Multifunctional microneedle patch synergized with electrical stimulation to regulate microenvironment for enhanced healing of infected diabetic wounds

[Display omitted] •The GDZ@mMNP-PENG was fabricated by simply integrating the GDZ@mMNP and the PENG.•GDZ@mMNP exhibits antibiofilm, antioxidant, tissue adhesion and hemostatic activity.•PENG can generate electrical stimulation to promote infected diabetic wound repair.•The GDZ@mMNP-PENG accelerates diabetic wound repair by regulating microenvironment.•The mechanism of GDZ@mMNP-PENG promoting wound repair is evaluated by proteomics. Currently, treatments for infected diabetic wounds remain a significant clinical challenge due to the complex wound microenvironment. Combination therapies, capable of synergizing multiple functions, have demonstrated promise in accelerating infected diabetic wound repair. Here, a novel self-powered multifunctional microneedle patch (termed GDZ@mMNP-PENG) was developed to regulate the microenvironment of infected diabetic wounds. The GDZ@mMNP-PENG combines a self-powered piezoelectric nanogenerator (PENG) with a multifunctional microneedle patch loaded with GA@DFO@ZIF-8 nanoparticles (GDZ@mMNP). The PENG in the system collects and converts biomechanical motion to electrical stimulation (ES) in order to promote neovascularization and collagen deposition in infected diabetic wounds. The GDZ@mMNP continuously releases deferoxamine in response to acidic microenvironment and ES. The incorporation of GA@DFO@ZIF-8 nanoparticles impart the GDZ@mMNP with excellent antibacterial (antibacterial rate exceeded 96 %) and antibiofilm capabilities.

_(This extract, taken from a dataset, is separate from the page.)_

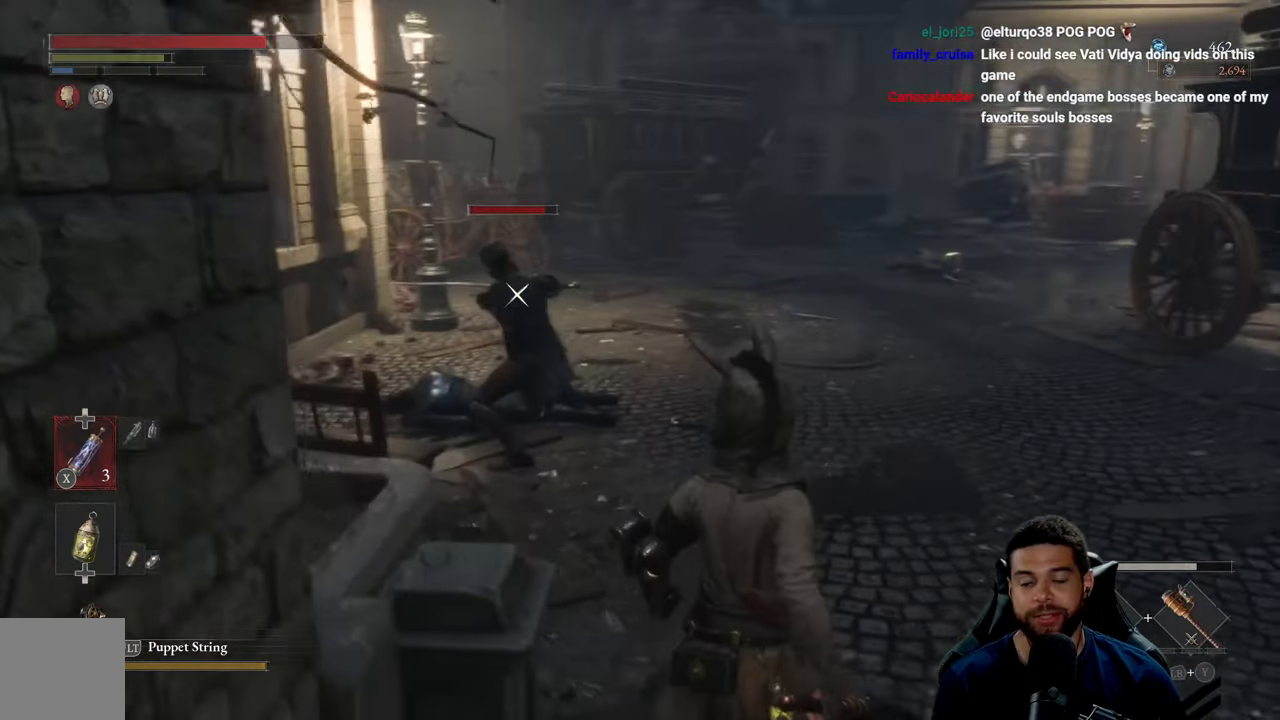
{"buttons": [], "left_stick": "up", "right_stick": "center", "events": [[117, "left_stick", "up-right"], [300, "left_stick", "up"]]}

Moreover, the GDZ@mMNP with abundant phenolic hydroxyl groups also exhibits excellent tissue adhesion, antioxidant, anti-inflammation, and hemostatic properties. In vitro experiments demonstrate that the GDZ@mMNP-PENG effectively enhances cell proliferation and migration. In vivo assay and proteomic analysis demonstrate that the GDZ@mMNP-PENG can down-regulate Staphylococcus aureus infection and neutrophil extracellular trap formation, as well as up-regulate HIF-1 signaling pathway to synergistically regulate the inflammatory microenvironment and neovascularization in infected wounds, thereby accelerating infected diabetic wound healing. Overall, this study offers a new combination strategy for infected diabetic wound healing.